Friday, April 07, 2006

Gallery of Bad Punctuation

As anyone who has used the on-line personal ads knows, the sites are a goldmine of superfluous quotation marks and misplaced apostophes. Some guy just contacted me, but because he's a gentleman who seek's a special lady, I just can't get excited about his blurry photos and cliched self-description. I can't help it -- inappropriate apostrophes chill me. I am a former English teacher, after all. A girl has to have some standard's.

[This just in: an ad for a guy who says his eye's are bright. Stop the madness! - P.B.]
[This just in, 4/9, man from neighboring community writes, "sharing a bottle of wine... lot's of kisses" - Lord, will it never end? - P.B.]

Please enjoy this while I return to the literary and sermonic salt mines:

http://www.juvalamu.com/qmarks/

2 Comments:

Blogger Hunt said...

Well, if it helps you out, the apostrophe is probably a mistake anyway. The story, which is controversial, is that the possessive apostrophe is a result of an error of standard-setting typesetters who were trying to agree on how to represent English.

Here is the story. Old English had many inflections lost through the years, but it happened that all genders ended in an "s" sound when they were possessive, so this hung on. Standard setters were in doubt as to why this was so - after all, they thought English was a degenerate form of Latin instead of a variant of German.

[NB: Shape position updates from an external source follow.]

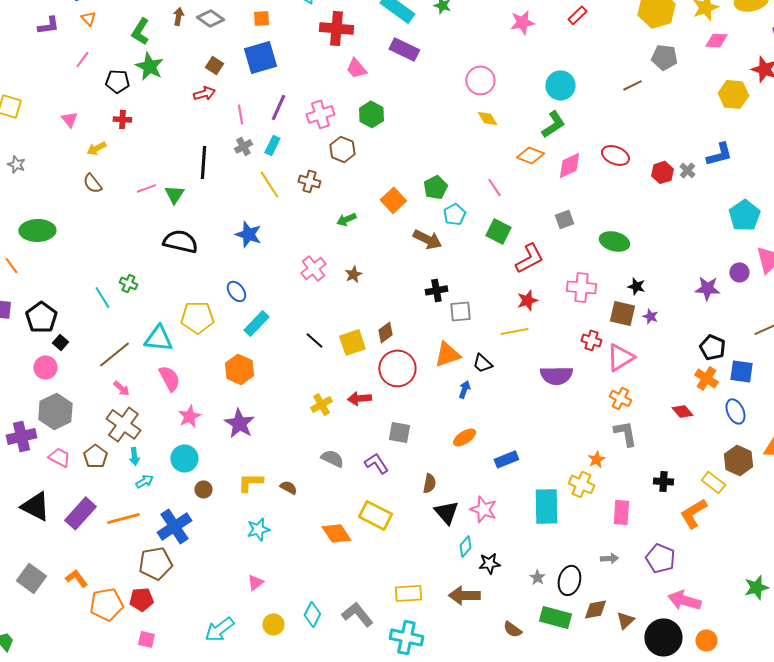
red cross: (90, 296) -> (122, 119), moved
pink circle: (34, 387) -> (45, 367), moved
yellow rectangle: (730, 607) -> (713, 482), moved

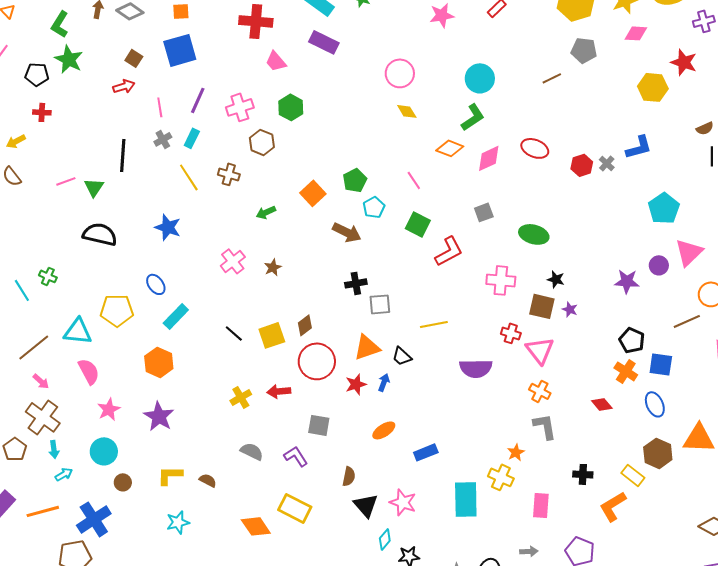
red star: (527, 300) -> (356, 384), moved
pink triangle: (620, 357) -> (540, 350), turned -36

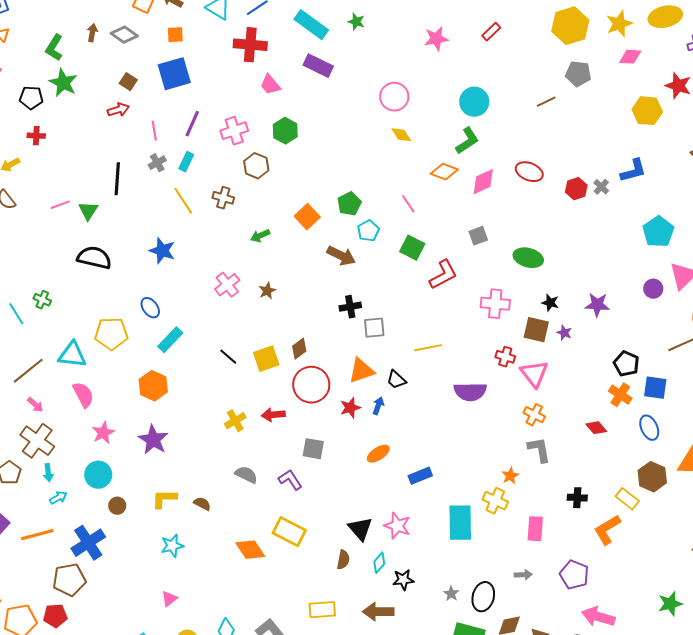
purple star: (627, 281) -> (597, 305), moved
brown semicircle: (349, 476) -> (343, 560), moved

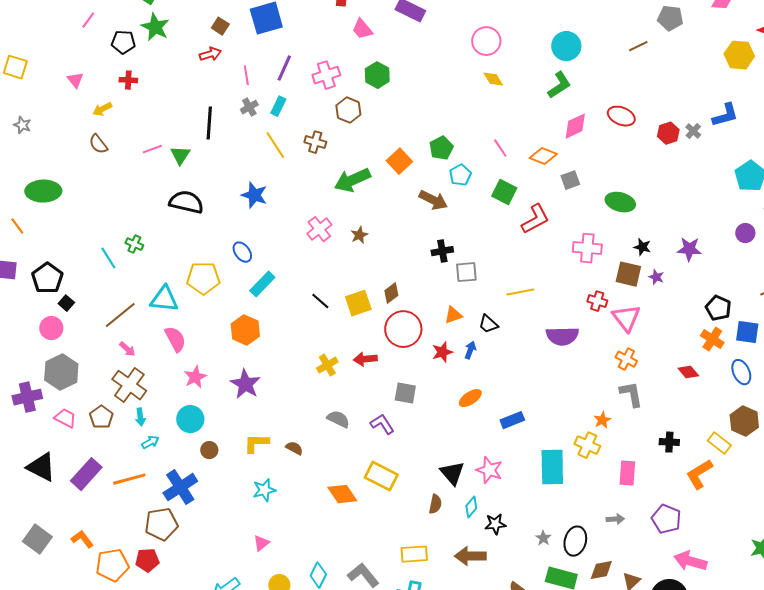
orange diamond: (444, 172) -> (543, 156), moved
green arrow: (260, 236) -> (352, 180), size x1.8
orange triangle: (361, 371) -> (453, 315), size x0.7

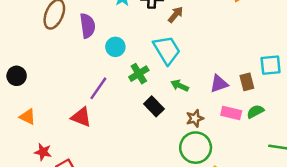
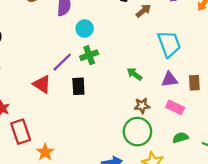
cyan trapezoid: (167, 50) -> (169, 44), moved
green cross: (139, 74) -> (89, 55), moved
black rectangle: (154, 106) -> (78, 86), moved, turned 30
green semicircle: (255, 112) -> (180, 138), moved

But then they realized that there is a form of possession - unusual, it's true -- that uses the word "his" as possessive. Examples include "for Jesus Christ his sake" and "John Smith his book." So they figured, hey, "'s" stands for "his." No matter this leaves out the women (Queen Elizabeth his sake?)

Anyway, they knew when you leave out letters, you show the omission for an apostrophe, so that's what they did. Now, no matter how little sense it makes, it acts as a shibboleth, keeping ad writers from a night of bliss and you from a rejuvenating roll in the hay.

Incidentally, the only three common inflections in English are the plural, the third person singular verb conjugation, and the possessive. Notice anything? They all are "s" sounds. No wonder when you teach kids apostrophes they start putting them in everywhere they inflect.

Can't believe you actually read this posting all the way through. Cheers, and give those illiterates a second chance. Maybe they have great pecs.

20:13  
Blogger PeaceBang said...

Hunt! I KNEW you would comment! Yay!
(P.S. I am doing the Tuesday lecture with SOPHIE!)

But listen -- about the menfolk -- I promise you there's more missing than just proper punctation. When the right pecs come along (with some charisma and brain power to go along with them), I know I won't give a hang about spelling.